Decide What You Value

Somewhere along the way, we became averse to prescribing things. Values that were once widely accepted became questioned; ways of doing things became relative; value judgements became a no-no. We were free to pick and choose and as long as we didn’t do some very basic things like murder people, cause physical harm, steal, etc.

This has an inherent problem: When you’re dealing with an environment where people are sharing a space with others, you’re necessarily going to have to decide on the values of that environment. When dealing with social environments, you have to decide communal values. I hope this is just common sense – in one space with lots of different people, we need common ways of being that help us to get along and fulfil our purpose (whatever that is, such as do the shopping, drive to a destination, buy a cup of coffee, etc.)

When you exist in different stand-alone spaces, you can have different ways of doing things for your particular space, and different values co-existing as a whole. For example, in a city, different households are free to hold different values within the confines of their house, because they are responsible for that particular space, but when you exist in one space, you need to agree a set of values – a set of beliefs about how and why things are done, particular to that space. Again, taking the example of a household, it will have its own way of doing things, such as its own routines, its own manners, its own structures and priorities that help it to accomplish whatever its aims are (that Mum can get to work on time; that the house is tidy; that everyone is respectful, etc). This may be different to the way the neighbours do things.

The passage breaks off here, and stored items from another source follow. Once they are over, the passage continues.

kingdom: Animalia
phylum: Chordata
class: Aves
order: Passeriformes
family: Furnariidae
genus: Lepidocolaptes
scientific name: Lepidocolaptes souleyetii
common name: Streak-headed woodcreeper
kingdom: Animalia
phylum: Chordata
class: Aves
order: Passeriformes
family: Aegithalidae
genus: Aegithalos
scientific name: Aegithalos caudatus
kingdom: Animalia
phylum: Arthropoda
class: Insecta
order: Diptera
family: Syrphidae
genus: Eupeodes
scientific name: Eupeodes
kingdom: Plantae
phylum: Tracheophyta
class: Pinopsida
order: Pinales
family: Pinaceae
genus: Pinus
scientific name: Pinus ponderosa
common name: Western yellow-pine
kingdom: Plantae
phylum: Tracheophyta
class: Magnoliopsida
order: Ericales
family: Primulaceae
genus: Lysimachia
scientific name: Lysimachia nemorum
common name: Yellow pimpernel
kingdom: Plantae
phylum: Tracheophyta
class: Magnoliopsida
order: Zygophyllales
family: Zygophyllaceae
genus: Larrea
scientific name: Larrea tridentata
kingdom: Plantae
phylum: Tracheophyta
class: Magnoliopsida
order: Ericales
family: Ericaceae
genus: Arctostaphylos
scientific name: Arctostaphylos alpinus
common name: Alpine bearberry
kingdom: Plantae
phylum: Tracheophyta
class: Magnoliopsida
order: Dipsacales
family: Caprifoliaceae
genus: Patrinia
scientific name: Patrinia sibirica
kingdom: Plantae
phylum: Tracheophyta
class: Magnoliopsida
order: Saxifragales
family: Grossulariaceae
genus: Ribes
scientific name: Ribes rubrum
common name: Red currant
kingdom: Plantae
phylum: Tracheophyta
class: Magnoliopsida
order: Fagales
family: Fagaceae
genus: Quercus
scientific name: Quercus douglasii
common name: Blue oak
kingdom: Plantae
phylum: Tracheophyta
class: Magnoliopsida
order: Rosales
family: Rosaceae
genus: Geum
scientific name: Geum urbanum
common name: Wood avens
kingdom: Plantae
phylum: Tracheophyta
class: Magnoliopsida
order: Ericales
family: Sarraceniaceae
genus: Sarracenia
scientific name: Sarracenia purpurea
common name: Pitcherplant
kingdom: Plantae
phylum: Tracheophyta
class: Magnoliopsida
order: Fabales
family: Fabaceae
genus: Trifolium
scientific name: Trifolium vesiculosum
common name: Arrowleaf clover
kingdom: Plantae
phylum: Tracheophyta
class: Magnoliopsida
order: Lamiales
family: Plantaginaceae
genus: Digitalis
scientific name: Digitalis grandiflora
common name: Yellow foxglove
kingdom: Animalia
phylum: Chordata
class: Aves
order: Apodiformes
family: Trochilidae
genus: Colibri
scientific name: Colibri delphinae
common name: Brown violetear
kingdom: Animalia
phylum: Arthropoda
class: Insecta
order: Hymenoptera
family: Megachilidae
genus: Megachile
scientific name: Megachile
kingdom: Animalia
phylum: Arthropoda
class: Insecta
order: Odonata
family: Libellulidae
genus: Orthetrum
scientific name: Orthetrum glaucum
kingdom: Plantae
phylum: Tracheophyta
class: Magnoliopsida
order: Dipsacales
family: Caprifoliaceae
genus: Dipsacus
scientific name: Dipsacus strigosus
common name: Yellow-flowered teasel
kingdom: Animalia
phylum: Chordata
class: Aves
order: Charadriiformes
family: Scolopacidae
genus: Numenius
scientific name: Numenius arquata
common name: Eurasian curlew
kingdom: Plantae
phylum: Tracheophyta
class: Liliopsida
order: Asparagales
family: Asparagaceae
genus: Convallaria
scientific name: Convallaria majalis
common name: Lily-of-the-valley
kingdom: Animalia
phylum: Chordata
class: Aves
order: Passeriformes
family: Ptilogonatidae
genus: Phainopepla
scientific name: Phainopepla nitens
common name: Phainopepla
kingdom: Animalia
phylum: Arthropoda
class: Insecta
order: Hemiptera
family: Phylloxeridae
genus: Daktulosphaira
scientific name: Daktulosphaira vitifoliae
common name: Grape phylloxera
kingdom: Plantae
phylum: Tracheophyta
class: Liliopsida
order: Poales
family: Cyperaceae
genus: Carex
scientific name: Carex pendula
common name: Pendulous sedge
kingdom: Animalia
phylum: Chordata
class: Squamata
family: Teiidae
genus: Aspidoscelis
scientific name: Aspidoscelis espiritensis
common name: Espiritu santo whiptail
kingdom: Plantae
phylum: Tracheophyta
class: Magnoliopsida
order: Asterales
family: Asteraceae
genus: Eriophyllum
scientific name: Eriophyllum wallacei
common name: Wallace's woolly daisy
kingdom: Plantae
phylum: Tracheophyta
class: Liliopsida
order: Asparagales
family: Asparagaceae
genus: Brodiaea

A school is one space, provided to many different people (staff and students). By virtue of its existence as one communal space with lots of people, it needs to decide its values – what the school believes in and how things are done – and its purpose. How are things going to be here so that ‘X’ can happen – e.g. so that students can achieve the highest grades; so that everyone gets along, etc. This is where I see so many discussions get wishy-washy, which in my opinion, goes back to what I stated at the beginning – the aversion to prescribing things.

I’ve seen people almost reluctant to state that grades should the number one priority in the school. After all, it’s the one tangible, long-term thing that we give our students that opens (or closes) different paths for them once they leave us. You have to prescribe that purpose. I’ve seen other people OK with not having a clear picture as to why students are in school. On the other hand, the best places I’ve worked in or observed have a very clear idea about what their values and purpose are. I’m not saying that I’ve always agreed with their values and purpose, or what that ultimately meant for how things ran in those environments, but the clarity of the whole thing allowed everyone (students, staff and parents alike) to make a choice whether that environment was for them or not. That clarity also allowed those places to achieve one major thing above everything else – coherence. The values and purpose fed into everything: the monitoring and evaluation systems of the school, the behaviour policy, the rewards system, teacher job roles and working conditions, interactions between staff and students, parent/teacher agreements, the assessment and evaluation cycles – on and on and on.

The mere position of knowing what you stand for and what your purpose is allows you to create systems that all inter-mingle seamlessly with each other and support each other. In other words, you’re not taking one initiative from here and another from there and trying to set something up that doesn’t gel with anything else you have.

So this is really a plea – decide on your values. Prescribe them. Put your stake in the ground. Then use them to audit your current ways of doing things and your current systems. You’ll probably find that the whole process of doing that thinking and evaluation will pay huge dividends now and in the future.